Sales double week to week, which is she says is important financially for those in the industry, but also essential for promoting culture in the city.
"The market can thrive here," said McKiernan-Allen. "It's a space to be a real catalyst for a lot of different ways to make Indianapolis a really vibrant, healthy city, part of which I think is creating an identity for the city, a really unique identity for us where our young people won't want to leave, our young people don't want to go to the east or west coasts to feel like they have to find ‘culture.'"
The market is aiming to offer healthier food choices for those whose options are limited.

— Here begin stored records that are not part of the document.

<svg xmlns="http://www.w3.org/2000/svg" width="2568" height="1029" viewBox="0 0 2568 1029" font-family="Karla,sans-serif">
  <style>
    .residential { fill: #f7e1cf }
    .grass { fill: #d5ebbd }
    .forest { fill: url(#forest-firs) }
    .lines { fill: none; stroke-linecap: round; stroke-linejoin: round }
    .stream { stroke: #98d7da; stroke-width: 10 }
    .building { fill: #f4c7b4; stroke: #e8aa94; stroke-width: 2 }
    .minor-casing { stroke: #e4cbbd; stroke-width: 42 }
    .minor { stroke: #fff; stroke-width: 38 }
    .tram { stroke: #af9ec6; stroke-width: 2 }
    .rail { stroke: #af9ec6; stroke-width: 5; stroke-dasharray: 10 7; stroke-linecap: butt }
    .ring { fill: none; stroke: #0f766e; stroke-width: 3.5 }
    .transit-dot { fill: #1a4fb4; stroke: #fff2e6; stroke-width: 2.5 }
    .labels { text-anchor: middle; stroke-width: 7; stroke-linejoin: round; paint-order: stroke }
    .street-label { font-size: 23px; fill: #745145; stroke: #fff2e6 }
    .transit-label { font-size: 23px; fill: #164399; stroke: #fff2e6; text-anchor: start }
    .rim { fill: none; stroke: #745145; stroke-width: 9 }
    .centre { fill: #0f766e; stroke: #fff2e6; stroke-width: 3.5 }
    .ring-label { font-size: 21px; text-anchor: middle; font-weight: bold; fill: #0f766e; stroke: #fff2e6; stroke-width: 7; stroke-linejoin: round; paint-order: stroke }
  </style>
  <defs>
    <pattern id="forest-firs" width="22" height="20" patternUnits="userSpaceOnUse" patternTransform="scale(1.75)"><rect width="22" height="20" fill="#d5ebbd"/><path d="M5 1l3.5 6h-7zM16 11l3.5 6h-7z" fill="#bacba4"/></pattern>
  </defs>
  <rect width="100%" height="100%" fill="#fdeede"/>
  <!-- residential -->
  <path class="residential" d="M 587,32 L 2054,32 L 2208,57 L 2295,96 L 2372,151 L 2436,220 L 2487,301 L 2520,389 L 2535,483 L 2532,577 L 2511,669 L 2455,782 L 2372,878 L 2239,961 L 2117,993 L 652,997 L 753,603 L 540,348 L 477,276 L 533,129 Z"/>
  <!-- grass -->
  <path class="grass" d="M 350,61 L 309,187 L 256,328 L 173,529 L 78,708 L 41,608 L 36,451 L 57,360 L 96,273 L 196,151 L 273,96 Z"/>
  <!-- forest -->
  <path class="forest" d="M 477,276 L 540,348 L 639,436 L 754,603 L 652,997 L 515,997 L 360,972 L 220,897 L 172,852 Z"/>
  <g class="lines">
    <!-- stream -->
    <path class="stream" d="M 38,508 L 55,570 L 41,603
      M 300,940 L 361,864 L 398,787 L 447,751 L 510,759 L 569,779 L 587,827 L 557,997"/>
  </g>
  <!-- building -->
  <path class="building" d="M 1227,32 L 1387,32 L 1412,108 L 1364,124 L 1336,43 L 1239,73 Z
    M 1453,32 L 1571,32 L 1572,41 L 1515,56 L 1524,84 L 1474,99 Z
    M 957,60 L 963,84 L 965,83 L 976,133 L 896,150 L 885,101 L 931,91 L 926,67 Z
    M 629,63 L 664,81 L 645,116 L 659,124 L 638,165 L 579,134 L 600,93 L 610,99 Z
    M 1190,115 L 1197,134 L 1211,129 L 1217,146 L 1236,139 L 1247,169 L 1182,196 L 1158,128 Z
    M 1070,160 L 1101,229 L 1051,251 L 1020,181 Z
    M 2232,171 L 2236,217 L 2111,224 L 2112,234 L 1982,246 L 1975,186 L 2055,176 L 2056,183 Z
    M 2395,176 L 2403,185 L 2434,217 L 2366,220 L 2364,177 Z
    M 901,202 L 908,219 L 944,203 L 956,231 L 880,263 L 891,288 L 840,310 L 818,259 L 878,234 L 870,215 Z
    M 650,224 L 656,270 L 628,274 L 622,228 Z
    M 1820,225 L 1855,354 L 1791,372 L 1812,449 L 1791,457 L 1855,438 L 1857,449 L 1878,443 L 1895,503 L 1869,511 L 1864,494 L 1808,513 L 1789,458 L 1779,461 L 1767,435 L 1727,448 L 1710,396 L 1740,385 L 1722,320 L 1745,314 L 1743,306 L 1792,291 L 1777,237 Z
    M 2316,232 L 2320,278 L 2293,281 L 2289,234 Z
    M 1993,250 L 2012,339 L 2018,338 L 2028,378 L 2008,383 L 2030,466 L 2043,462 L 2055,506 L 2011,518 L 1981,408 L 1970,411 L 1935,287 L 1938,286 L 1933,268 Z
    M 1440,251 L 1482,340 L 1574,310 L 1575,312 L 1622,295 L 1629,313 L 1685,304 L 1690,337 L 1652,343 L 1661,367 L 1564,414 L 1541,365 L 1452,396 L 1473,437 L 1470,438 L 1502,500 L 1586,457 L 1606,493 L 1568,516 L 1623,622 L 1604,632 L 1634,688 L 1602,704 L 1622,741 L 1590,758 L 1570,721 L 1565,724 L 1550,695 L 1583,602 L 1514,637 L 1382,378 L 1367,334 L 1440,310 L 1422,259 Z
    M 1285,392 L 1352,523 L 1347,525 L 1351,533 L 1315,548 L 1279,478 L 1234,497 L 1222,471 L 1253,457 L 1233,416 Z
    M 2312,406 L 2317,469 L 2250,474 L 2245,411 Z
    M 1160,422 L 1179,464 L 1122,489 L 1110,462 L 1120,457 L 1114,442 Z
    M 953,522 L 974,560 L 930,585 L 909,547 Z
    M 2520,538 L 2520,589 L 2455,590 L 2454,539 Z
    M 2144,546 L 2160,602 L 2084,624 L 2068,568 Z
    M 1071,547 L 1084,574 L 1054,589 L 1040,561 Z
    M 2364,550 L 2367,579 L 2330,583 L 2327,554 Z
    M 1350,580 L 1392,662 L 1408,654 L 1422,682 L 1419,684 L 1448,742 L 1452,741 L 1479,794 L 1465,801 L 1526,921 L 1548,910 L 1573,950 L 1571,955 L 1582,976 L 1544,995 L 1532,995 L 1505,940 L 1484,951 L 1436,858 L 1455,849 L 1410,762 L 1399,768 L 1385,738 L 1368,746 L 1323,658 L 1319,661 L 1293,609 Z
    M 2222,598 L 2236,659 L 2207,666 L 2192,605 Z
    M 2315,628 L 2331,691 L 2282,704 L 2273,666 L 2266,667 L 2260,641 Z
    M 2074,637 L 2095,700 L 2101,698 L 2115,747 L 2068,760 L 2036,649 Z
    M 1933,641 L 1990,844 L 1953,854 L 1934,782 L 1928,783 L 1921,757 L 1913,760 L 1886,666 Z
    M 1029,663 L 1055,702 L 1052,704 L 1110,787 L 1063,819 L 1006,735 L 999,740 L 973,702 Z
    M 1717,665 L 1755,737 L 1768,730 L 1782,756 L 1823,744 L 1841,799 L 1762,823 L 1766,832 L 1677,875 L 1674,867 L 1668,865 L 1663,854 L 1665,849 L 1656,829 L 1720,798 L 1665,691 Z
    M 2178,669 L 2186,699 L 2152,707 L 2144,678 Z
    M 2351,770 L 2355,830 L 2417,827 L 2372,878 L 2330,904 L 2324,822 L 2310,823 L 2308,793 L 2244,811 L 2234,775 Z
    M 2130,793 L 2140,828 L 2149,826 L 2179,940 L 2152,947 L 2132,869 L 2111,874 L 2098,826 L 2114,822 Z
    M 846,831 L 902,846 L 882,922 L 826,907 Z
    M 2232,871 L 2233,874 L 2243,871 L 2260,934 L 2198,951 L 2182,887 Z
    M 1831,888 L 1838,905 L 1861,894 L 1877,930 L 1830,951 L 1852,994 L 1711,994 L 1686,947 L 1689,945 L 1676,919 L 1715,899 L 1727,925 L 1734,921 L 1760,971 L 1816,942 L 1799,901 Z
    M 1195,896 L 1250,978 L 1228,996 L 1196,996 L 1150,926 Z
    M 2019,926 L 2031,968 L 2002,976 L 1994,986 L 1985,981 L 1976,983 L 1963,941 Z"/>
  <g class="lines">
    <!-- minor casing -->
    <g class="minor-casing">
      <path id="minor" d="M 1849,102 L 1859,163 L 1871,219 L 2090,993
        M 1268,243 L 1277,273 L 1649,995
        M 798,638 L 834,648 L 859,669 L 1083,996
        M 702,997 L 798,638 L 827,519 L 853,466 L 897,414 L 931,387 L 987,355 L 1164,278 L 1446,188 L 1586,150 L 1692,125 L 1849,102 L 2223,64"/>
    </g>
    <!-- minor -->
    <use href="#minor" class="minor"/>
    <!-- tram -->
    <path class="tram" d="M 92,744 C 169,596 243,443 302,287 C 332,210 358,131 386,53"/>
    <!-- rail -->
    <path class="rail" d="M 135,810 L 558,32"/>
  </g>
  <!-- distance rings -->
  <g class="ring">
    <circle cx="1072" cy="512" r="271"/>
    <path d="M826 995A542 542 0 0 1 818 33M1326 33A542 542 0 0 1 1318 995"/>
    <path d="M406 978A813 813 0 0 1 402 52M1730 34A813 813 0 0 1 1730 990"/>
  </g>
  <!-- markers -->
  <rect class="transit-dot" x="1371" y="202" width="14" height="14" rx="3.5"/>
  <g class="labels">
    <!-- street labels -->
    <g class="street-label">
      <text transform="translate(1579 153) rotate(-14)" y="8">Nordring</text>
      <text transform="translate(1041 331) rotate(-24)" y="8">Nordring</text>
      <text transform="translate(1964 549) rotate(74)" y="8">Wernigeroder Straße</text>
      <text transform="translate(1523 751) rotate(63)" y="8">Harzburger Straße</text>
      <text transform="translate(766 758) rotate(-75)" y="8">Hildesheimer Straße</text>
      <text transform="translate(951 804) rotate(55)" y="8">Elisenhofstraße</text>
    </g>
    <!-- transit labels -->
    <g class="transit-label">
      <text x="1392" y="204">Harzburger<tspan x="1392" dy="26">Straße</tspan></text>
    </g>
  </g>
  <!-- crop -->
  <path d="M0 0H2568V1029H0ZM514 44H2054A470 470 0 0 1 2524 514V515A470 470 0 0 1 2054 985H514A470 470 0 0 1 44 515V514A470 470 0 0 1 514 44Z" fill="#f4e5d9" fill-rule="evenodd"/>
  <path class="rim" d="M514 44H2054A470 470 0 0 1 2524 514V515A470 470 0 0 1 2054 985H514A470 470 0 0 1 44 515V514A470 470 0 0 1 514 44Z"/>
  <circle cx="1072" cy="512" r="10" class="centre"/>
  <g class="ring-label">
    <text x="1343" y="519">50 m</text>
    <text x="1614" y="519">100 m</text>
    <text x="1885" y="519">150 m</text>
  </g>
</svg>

Farmers accept SNAP Benefits, or food stamps, because as Eat Well Initiative Coordinator Sarah Mullin says, it’s important to offer the less fortunate healthy food choices.
"Families are very aware of what they should be eating," she said. "Sometimes when you have a limited amount of money, you just have to make tough decisions. Basically what our program is trying to do is help them eliminate having to make those tough decisions because we know that nutrient dense foods is going to make your health better and make you feel better."
Those using SNAP benefits can purchase food at the market at discounted rates.
"Some of the families and individuals that I have spoken with, they are just so excited that that is accessible, that it's something that they can afford with those dollars," said Mullin. "We are matching, so everything is basically half price for them."